The better planning of the house and the surrounding living environment can reduce crowding, and access to functioning health hardware, such as hot water, showers and clothes washing facilities, can reduce the health impacts of crowding.
Crowding of a house may be a regular, temporary and desirable event. A party, ceremony or sports carnival may all be important cultural events involving large numbers of people. This should not be confused with long term, involuntary crowding together of one large family into a very small house or several families into one house due to lack of available housing or poverty.
At the beginning of any housing project, estimate the number of people likely to be using the houses, especially at peak times. This can be difficult to calculate when there is a general lack of housing in the surrounding community and people need to share the resources that any functioning house can provide. The number of bedrooms, square metre area of the house or housing management rules may not be a good indicator of the future population of the house.
As the following example shows, estimated population per house cannot be calculated by simply dividing a community’s population by the number of houses in the community.

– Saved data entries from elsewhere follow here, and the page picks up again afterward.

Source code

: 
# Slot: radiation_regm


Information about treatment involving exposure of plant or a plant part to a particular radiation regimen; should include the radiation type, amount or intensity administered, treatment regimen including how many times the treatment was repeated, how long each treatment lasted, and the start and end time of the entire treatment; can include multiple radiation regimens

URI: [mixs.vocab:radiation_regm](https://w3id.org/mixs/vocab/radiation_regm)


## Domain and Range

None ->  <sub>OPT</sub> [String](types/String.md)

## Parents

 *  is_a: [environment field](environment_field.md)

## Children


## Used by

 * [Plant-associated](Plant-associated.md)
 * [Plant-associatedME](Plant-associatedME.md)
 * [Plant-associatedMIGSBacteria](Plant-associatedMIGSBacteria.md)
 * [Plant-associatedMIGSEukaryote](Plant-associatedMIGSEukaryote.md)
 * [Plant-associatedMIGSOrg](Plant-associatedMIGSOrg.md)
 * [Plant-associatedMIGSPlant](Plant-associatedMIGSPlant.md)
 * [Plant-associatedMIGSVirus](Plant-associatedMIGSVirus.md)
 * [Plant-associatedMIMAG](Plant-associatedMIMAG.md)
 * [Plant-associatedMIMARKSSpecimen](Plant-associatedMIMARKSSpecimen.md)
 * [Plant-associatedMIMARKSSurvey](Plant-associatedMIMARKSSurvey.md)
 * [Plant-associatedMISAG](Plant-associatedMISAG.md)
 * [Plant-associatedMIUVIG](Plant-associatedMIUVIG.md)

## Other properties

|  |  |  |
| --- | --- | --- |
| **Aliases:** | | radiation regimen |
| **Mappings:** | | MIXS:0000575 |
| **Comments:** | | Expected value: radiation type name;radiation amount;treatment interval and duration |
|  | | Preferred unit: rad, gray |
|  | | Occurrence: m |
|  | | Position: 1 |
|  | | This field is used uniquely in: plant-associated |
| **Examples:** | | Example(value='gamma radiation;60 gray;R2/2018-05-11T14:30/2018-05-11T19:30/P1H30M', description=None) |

In a community with 300 people and 50 houses, it could be assumed that an average of six people live in each house. Consultation with the community may reveal that only 25 of the 50 houses have health hardware working, and residents of the ‘non-functional’ houses have to use the houses in which health hardware is working, which means the average house population would be 12 people. If a sports carnival is held in the community or during the annual wet season (when lack of easy access to smaller surrounding communities is stopped by flooded roads and people relocate to the main towns for 3-4 months), the population could double or treble and the demand on working houses to could increase to 24 – 36 people per house.
Beware of estimating house population by dividing the community population by house numbers because this could mean that houses will not be designed to have sufficient space and health hardware, and the residents will experience increased health risks.

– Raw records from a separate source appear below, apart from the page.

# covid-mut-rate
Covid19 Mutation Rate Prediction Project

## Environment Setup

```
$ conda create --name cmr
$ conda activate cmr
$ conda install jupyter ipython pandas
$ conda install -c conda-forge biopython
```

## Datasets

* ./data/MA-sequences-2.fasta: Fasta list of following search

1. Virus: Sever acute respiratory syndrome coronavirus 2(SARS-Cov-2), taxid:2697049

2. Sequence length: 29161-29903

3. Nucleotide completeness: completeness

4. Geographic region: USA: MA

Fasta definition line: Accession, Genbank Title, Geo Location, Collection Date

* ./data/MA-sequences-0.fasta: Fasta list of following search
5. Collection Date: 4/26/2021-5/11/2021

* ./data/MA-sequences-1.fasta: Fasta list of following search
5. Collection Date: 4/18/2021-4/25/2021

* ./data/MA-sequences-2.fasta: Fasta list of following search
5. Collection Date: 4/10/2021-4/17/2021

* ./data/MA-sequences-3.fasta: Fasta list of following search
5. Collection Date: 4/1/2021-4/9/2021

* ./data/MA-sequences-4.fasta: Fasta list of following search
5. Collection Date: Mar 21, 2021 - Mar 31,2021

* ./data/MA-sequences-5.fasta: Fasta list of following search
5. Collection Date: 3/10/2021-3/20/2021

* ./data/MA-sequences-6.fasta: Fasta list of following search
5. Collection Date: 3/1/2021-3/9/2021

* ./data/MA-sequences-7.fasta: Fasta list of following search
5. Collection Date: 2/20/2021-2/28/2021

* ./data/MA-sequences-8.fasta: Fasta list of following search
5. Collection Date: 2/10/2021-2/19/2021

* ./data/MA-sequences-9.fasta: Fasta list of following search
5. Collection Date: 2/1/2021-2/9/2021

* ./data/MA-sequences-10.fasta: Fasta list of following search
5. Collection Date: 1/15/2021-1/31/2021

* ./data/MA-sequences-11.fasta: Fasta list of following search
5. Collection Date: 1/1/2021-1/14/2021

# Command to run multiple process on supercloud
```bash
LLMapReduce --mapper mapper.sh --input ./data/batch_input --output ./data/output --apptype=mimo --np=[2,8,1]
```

It is also possible that specific parts of a house can become crowded at particular times. For example, in extreme climatic conditions, all members of the household are likely to congregate in the one room of the house that can be cooled or heated and this can lead to the increased spread of infection, even in small households.
Even if all houses in a community are fully functional, some families will choose to live in large, multi-generational households. These families will not necessarily consider their house to be crowded, but could suffer health effects if the health hardware is not adequate for the number of people living in the house. A large household population can also cause health hardware to fail prematurely simply because it is used more.
Many people using a house may lead to high power bills and the choice between making rental payments, buying food or paying for power. Lack of power may mean losing access to all the health hardware services provided by the house and a greater health impact. Therefore, energy efficiency, in house design and specification, should be seen as playing an important part in reducing crowding and maintaining health.
More houses may reduce the negative impacts of over-crowding, however the example above shows that it is also necessary to design for peak populations. This can be achieved by providing more health hardware in houses, ensuring access is possible to the health hardware, developing the yard and edges of houses to provide more household service, cooling and heating several rooms in the house, providing additional sleeping areas for guests, and ensuring the health hardware in most houses in a community is functioning most of the time through regular maintenance.